Department of Mechanical and Aerospace Engineering, Princeton University, Princeton, NJ 08544, USA.
Phys Chem Chem Phys. 2016 Apr 28;18(17):12260-9. doi: 10.1039/c6cp01720g.
Reducing operating temperatures is a key step in making solid oxide fuel cell (SOFC) technology viable. A promising strategy for accomplishing this goal is employing mixed ion-electron conducting (MIEC) cathodes. La1-xSrxCo1-yFeyO3-δ (LSCF) is the most widely employed MIEC cathode material; however, rational optimization of the composition of LSCF requires fundamental insight linking its electronic structure to its defect chemistry. To provide the necessary insight, density functional theory plus U (DFT+U) calculations are used to investigate the electronic structure of LSCF (xSr = 0.50, yCo = 0.25). The DFT+U calculations show that LSCF has a significantly different electronic structure than La1-xSrxFeO3 because of the addition of cobalt, but that minimal electronic structure differences exist between La0.5Sr0.5Co0.25Fe0.75O3 and La0.5Sr0.5Co0.5Fe0.5O3. The oxygen vacancy formation energy (ΔEf,vac) is calculated for residing in different local environments within La0.5Sr0.5Co0.25Fe0.75O3. These results show that configurations have the highest ΔEf,vac, while have the lowest ΔEf,vac and may act as traps for . We conclude that compositions with more Fe than Co are preferred because the additional sites would lead to higher overall ΔEf,vac (and lower concentrations), while the trapping strength of the sites is relatively weak (∼0.3 eV).
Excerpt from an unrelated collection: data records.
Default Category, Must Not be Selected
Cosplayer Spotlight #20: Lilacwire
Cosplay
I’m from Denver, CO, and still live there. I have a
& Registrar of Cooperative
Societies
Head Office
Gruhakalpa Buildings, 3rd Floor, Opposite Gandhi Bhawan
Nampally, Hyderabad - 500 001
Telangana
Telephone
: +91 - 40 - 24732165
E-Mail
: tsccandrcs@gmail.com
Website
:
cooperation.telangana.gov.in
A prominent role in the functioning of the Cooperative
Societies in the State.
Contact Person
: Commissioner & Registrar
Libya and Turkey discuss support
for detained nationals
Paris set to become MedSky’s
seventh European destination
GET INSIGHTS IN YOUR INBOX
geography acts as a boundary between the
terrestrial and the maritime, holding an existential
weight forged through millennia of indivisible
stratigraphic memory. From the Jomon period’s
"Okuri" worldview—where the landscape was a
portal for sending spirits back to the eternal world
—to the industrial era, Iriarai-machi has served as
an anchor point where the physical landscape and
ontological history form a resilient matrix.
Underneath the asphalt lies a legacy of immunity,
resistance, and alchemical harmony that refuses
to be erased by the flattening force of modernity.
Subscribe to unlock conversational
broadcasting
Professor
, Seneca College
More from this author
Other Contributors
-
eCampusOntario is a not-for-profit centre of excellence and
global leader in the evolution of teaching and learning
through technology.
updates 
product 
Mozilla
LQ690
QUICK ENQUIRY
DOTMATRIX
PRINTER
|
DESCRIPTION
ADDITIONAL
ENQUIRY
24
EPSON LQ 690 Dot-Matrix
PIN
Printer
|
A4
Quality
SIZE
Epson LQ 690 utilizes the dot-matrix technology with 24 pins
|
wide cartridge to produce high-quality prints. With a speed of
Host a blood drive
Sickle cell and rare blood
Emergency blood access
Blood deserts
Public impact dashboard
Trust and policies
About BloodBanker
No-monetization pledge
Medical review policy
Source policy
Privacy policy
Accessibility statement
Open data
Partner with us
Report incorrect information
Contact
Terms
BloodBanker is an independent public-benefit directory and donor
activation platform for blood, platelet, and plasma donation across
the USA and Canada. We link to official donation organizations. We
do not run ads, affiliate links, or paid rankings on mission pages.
降低工作温度是使固体氧化物燃料电池(SOFC)技术可行的关键一步。实现这一目标的一个有前景的策略是采用混合离子电子传导(MIEC)阴极。La1-xSrxCo1-yFeyO3-δ(LSCF)是应用最广泛的MIEC阴极材料;然而,对LSCF组成进行合理优化需要深入了解其电子结构与缺陷化学之间的联系。为了提供必要的见解,采用密度泛函理论加U(DFT+U)计算来研究LSCF(xSr = 0.50,yCo = 0.25)的电子结构。DFT+U计算表明,由于添加了钴,LSCF的电子结构与La1-xSrxFeO3有显著不同,但La0.5Sr0.5Co0.25Fe0.75O3和La0.5Sr0.5Co0.5Fe0.5O3之间的电子结构差异最小。计算了La0.5Sr0.5Co0.25Fe0.75O3中不同局部环境下的氧空位形成能(ΔEf,vac)。这些结果表明,某些构型具有最高的ΔEf,vac,而某些构型具有最低的ΔEf,vac,并且可能作为某些物质的陷阱。我们得出结论,Fe含量高于Co的组成更受青睐,因为额外的位点将导致更高的整体ΔEf,vac(和更低的浓度),而这些位点的俘获强度相对较弱(约0.3 eV)。